● SUPPLIED MATERIAL:
----------------------------------------

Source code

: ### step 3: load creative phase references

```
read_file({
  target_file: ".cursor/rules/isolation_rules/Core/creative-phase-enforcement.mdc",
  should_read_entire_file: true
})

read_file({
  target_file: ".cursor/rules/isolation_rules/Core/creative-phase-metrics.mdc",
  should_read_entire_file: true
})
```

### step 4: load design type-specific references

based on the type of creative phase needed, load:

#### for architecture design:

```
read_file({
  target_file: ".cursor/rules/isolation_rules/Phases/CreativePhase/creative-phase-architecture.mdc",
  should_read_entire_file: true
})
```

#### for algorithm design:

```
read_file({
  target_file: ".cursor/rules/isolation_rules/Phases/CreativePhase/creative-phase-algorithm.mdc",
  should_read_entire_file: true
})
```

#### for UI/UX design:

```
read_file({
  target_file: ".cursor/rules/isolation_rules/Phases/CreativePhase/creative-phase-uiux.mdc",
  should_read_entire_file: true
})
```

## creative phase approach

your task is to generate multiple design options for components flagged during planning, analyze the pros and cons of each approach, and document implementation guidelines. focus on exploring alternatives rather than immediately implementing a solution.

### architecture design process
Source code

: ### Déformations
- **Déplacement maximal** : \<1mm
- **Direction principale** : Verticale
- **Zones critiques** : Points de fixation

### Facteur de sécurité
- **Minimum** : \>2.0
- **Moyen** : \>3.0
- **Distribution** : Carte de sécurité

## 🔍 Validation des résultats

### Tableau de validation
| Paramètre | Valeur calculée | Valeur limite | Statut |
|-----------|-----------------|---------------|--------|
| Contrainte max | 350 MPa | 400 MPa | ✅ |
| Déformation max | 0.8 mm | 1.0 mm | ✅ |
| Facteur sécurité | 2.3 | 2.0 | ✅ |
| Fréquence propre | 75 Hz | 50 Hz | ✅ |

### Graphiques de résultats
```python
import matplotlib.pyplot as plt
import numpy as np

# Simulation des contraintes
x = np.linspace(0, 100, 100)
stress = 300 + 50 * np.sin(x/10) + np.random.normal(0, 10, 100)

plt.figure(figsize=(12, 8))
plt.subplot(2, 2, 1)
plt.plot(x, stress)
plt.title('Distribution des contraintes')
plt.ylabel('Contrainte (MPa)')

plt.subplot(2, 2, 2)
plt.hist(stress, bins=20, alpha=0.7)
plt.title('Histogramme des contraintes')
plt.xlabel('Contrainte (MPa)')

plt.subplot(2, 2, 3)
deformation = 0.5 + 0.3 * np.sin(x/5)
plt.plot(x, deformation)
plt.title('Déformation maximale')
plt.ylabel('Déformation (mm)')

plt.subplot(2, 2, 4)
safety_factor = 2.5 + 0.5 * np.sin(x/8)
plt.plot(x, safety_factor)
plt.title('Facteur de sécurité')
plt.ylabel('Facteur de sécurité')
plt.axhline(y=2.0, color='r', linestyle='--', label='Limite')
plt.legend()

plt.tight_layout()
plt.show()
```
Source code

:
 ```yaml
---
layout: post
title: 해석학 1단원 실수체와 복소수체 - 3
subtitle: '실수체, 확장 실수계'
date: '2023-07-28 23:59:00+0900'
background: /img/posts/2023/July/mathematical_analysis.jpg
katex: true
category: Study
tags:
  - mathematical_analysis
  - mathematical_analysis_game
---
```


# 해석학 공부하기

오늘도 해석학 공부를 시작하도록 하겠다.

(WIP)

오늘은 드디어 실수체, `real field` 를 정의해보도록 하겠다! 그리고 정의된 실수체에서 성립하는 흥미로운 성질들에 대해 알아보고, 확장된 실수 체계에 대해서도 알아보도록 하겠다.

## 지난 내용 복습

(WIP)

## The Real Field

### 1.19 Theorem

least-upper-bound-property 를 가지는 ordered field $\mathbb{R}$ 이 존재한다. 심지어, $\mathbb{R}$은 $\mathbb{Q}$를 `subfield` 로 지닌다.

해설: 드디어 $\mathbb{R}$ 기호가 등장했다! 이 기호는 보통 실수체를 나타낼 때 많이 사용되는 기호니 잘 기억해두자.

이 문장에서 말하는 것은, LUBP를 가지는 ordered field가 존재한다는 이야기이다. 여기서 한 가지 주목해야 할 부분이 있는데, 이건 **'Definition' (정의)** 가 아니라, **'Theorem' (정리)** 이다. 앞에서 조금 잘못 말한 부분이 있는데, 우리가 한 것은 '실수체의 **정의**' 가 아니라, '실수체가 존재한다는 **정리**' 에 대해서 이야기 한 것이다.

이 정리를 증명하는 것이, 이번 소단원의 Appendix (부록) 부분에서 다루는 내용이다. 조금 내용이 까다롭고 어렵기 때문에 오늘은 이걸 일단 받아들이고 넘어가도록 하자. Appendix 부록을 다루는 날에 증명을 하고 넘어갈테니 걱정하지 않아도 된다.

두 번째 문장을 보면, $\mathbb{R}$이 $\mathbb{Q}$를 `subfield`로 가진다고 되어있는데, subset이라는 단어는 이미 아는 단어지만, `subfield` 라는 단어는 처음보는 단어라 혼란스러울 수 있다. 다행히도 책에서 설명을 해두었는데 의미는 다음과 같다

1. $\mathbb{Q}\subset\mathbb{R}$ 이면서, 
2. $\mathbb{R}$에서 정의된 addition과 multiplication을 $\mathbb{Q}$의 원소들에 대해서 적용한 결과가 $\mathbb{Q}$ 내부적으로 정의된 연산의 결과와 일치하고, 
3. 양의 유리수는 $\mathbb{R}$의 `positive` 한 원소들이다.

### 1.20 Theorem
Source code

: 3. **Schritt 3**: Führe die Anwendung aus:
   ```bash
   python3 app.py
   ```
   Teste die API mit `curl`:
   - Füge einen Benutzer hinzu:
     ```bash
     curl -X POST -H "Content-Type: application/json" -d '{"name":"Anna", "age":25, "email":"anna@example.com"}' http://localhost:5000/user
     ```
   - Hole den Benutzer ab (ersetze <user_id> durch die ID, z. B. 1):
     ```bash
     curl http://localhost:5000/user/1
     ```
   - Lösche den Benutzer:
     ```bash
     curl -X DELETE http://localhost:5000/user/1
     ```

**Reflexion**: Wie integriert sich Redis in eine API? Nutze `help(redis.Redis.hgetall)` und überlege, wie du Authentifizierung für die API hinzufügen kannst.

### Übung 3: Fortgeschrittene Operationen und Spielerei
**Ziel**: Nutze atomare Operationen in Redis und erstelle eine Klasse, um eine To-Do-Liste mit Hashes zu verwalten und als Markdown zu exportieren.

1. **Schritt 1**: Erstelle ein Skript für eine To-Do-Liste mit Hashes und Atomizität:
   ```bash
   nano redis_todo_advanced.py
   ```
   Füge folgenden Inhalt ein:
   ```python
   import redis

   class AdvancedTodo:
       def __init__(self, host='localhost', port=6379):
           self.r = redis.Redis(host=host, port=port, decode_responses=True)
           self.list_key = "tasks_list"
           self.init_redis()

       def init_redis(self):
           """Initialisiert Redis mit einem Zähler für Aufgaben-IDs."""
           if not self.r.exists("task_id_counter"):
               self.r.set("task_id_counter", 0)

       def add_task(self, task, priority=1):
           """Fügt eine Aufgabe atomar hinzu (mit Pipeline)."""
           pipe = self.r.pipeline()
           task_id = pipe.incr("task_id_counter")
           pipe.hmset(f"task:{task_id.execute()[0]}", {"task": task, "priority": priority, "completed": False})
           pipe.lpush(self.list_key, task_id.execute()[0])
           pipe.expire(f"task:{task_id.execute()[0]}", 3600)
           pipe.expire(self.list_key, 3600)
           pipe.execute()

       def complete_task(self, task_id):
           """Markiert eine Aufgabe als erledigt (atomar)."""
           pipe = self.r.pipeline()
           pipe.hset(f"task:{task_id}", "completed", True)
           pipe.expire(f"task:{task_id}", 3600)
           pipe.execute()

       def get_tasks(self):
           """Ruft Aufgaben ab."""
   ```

----------------------------------------

● TASK REQUIREMENTS:
Reproduce word for word only the first line of the listing above and each line after it through the line with "- **Déplacement maximal** : \<1mm".

● EXERCISE SOLUTION:
Source code

: ### step 3: load creative phase references

```
read_file({
  target_file: ".cursor/rules/isolation_rules/Core/creative-phase-enforcement.mdc",
  should_read_entire_file: true
})

read_file({
  target_file: ".cursor/rules/isolation_rules/Core/creative-phase-metrics.mdc",
  should_read_entire_file: true
})
```

### step 4: load design type-specific references

based on the type of creative phase needed, load:

#### for architecture design:

```
read_file({
  target_file: ".cursor/rules/isolation_rules/Phases/CreativePhase/creative-phase-architecture.mdc",
  should_read_entire_file: true
})
```

#### for algorithm design:

```
read_file({
  target_file: ".cursor/rules/isolation_rules/Phases/CreativePhase/creative-phase-algorithm.mdc",
  should_read_entire_file: true
})
```

#### for UI/UX design:

```
read_file({
  target_file: ".cursor/rules/isolation_rules/Phases/CreativePhase/creative-phase-uiux.mdc",
  should_read_entire_file: true
})
```

## creative phase approach

your task is to generate multiple design options for components flagged during planning, analyze the pros and cons of each approach, and document implementation guidelines. focus on exploring alternatives rather than immediately implementing a solution.

### architecture design process
Source code

: ### Déformations
- **Déplacement maximal** : \<1mm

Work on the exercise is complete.